L'adoption de la nouvelle Constitution togolaise vendredi soir à l’unanimité par les députés
togolais achève de mettre le feu aux poudres entre le parti au pouvoir et l’opposition à neuf
jours des élections législatives et régionales.
Le bras de fer entre la majorité et l'opposition de ce petit pays d'Afrique de l'ouest de 8,8
millions d'habitants, situé entre le Bénin et le Ghana, avait commencé le 25 mars lorsque les
députés avaient validé en première lecture la nouvelle Constitution.
Mais son adoption définitive a fait monter les tensions d'un cran à l'approche des scrutins
législatifs et régionaux prévus le 29 avril.
L'opposition craint que le texte, qui fait entrer le pays dans sa Vème République, ne laisse la
voie libre à la prolongation du président Faure Gnassingbé à la tête du pays.
Lors d'une conférence de presse samedi à Lomé, l'opposition a appelé à "la mobilisation
générale du peuple togolais" contre le régime de Faure Gnassingbé, au pouvoir depuis 2005 à
la suite de son père resté près de 38 ans aux manettes du pays.
"Nous ne reconnaissons pas cette constitution votée hier", a déclaré Brigitte Adjamagbo-
Johnson, membre du Front "Touche pas à ma Constitution", regroupement de partis
politiques de l’opposition et de la société civile créé juste après l'adoption en première
lecture de la nouvelle Constitution fin mars.
"Dans les prochains jours, des actions d'envergure seront organisées pour dire non à cette
constitution que nous rejetons avec force", a indiqué Jean Kissi, autre membre du Front, sans
donner le détail de ces mobilisations.
Mais rien ne dit qu'elles pourront avoir lieu: l'opposition avait prévu deux journées de
manifestations les 12 et 13 avril, mais elles ont été interdites par les autorités et les membres
de l'opposition ont été empêchés de se réunir.
- "Combat"-
"Le combat continue et le mot d’ordre pour ces élections, c’est : tout sauf UNIR (le parti au
pouvoir, ndlr) et ses alliés", a ajouté Mme Adjamagbo-Johnson.
"Dès que nous rentrerons dans cette Assemblée nationale, le premier acte que nous poserons
sera de défaire ce texte", a-t-elle promis.
Le Front "Touche pas à ma Constitution" a également annoncé avoir "intenté une action
devant la Cour de la Cedeao".
La Communauté des Etats d'Afrique de l'ouest (Cedeao) avait dépêché une mission à Lomé
toute la semaine préalablement à la tenue des élections locales le 29 avril.

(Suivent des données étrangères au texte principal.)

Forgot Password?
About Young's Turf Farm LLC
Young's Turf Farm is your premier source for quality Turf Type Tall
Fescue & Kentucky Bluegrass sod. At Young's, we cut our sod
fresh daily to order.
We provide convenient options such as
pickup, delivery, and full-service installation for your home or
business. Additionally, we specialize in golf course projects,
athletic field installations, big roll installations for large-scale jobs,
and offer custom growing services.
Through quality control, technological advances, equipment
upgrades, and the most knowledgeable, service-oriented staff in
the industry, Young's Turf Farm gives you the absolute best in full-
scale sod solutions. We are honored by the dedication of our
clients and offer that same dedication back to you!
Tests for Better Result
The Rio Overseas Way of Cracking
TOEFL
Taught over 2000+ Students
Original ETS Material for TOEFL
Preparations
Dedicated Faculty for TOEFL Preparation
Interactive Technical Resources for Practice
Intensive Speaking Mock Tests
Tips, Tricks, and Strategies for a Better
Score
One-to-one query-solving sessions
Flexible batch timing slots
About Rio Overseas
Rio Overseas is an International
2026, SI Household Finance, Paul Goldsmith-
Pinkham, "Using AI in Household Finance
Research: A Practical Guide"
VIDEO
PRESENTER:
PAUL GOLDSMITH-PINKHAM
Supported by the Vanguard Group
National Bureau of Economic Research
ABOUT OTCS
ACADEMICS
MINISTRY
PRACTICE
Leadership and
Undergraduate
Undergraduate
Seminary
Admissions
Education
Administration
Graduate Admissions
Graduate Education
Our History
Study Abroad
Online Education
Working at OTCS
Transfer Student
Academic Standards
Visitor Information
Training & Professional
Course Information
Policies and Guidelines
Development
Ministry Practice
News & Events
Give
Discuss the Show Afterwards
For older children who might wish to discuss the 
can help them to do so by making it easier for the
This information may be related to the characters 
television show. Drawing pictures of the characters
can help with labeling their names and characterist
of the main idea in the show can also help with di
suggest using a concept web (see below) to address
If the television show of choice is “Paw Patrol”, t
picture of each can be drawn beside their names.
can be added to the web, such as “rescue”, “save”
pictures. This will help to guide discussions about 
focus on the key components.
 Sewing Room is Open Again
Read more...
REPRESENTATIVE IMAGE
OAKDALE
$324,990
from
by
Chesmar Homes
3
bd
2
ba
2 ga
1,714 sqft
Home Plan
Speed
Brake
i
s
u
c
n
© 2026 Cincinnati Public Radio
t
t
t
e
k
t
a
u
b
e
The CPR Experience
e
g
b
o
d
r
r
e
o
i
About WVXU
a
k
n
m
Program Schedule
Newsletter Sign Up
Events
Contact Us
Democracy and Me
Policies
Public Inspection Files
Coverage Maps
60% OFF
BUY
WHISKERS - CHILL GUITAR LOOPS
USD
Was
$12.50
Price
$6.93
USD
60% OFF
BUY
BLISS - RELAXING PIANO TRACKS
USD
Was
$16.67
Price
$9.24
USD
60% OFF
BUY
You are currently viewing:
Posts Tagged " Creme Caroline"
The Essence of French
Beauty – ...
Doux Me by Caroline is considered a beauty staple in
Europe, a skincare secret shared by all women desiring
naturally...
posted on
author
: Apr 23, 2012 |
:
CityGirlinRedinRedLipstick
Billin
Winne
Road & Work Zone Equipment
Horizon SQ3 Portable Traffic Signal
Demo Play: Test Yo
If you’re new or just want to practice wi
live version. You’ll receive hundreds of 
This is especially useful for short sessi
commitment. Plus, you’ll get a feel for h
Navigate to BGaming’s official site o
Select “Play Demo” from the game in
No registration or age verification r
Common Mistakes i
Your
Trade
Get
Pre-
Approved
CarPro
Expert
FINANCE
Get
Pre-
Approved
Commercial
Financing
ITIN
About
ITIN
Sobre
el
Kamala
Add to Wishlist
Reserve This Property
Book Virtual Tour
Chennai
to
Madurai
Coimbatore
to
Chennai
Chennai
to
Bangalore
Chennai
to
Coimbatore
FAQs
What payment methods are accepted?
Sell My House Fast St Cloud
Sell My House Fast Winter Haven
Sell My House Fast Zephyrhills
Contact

Adoptée avec 87 voix sur 87, la nouvelle constitution fait basculer le pays d’un régime
présidentiel à un régime parlementaire et acte la disparition de l'élection du président de la
République au sufrage direct, dont la prochaine était prévue en 2025.
Le nouveau président de la République est privé de toute prérogative. Ce sont les députés qui
éliront le chef de l’Etat "sans débat" et "pour un mandat de quatre ans, renouvelable une
fois".
Le véritable exercice du pouvoir résidera entre les mains du Président du conseil des
ministres, une sorte de super-Premier ministre, qui sera obligatoirement "le chef du parti
majoritaire" à l’Assemblée nationale.
Le président Faure Gnassingbé est à la tête du parti majoritaire.
- "Stabilité"-
"Le régime parlementaire ofre une plus grande stabilité politique aux Etats" à l'heure où,
dans la sous-région, "les régimes politiques sont cristallisés sur les présidents de la
République", ce qui nourrit leur "instabilité", a défendu auprès de l'AFP le député Sénou
Soklingbé, vice-président du groupe parlementaire de la majorité UNIR.
"Une fois qu’un parti perd la majorité, le président du Conseil perd son fauteuil. C’est la
majorité de l’Assemblée nationale qui détermine celui qui va être le président du Conseil des
ministres. La réforme n’est pas faite en tenant compte d'une seule personne", a-t-il
argumenté.
Il dément toute volonté du président Faure Gnassingbé de se maintenir au pouvoir à vie, en
rappelant la modification constitutionnelle de 2019 qui a limité à deux des mandats du chef
de l'Etat. "Si le président avait l’intention de rester au pouvoir à vie, cette réforme (...) n’aurait
pas eu lieu", a-t-il expliqué.
A l'époque, cela avait permis à Faure Gnassingbé de remettre les compteurs à zéro et de
pouvoir briguer deux mandats supplémentaires, en 2020 et 2025.